Le troisième défi est le pilotage des politiques de prévention en santé publique et leur portage politique. En ce qui concerne le pilotage, nous constatons l'interminable répétition des plans thématiques, de qualités diverses – il y en a eu 51 entre 2003 et 2013. Nous proposons, quant à nous, la création d'un document unique permettant d'établir des priorités dans les objectifs de santé publique et de définir un calendrier de mise en œuvre et une évaluation. Chaque objectif devra être adossé à une organisation. Le problème, à nos yeux, n'est pas tant la « coordination des acteurs » – nous avons trop entendu ces mots, que je ne supporte plus ! – que la clarification du rôle de chacun.
Quant au portage politique, la prévention est une politique transversale, qui concerne autant le ministère de l'éducation nationale, de la jeunesse et des sports, le ministère chargé des transports, le ministère de l'agriculture et de l'alimentation, le ministère de la transition écologique et le ministère chargé de l'industrie. Chacun d'eux a ses priorités, parmi lesquelles ne figure pas nécessairement la prévention en matière de santé. Pour mener la révolution de la prévention, nous proposons la création d'un ministère délégué chargé de la prévention, auprès du ministre des solidarités et de la santé.
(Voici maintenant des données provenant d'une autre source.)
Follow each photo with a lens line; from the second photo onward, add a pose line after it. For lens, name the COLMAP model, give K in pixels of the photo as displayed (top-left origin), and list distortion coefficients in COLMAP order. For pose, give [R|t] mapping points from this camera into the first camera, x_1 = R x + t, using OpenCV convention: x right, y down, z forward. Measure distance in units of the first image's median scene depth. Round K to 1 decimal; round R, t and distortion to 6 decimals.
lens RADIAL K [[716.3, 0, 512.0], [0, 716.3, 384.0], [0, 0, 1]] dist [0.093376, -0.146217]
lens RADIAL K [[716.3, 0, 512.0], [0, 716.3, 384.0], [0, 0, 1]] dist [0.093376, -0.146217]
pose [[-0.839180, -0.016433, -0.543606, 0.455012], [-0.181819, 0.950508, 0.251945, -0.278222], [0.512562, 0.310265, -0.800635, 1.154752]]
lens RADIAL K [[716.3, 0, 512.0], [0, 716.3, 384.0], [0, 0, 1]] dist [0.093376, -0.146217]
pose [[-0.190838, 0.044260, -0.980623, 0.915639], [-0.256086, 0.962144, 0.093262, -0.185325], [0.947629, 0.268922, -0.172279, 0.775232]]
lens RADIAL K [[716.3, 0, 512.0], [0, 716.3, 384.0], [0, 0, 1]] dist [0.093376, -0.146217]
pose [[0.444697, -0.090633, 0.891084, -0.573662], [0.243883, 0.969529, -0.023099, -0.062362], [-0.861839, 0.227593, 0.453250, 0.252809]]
Nous disposerions ainsi d'une autorité politique chargée de veiller à la déclinaison des politiques de prévention en santé publique.
En conclusion, dans cette période de crise que nous traversons, nous souhaitons évidemment que le système de santé tienne et que nous puissions renforcer l'accès aux soins. Néanmoins, pour préserver notre système de santé, nous devons aussi nous assurer que les personnes ne sont pas malades. Tel est le sens de la politique volontariste et structurée de prévention que nous appelons de nos vœux.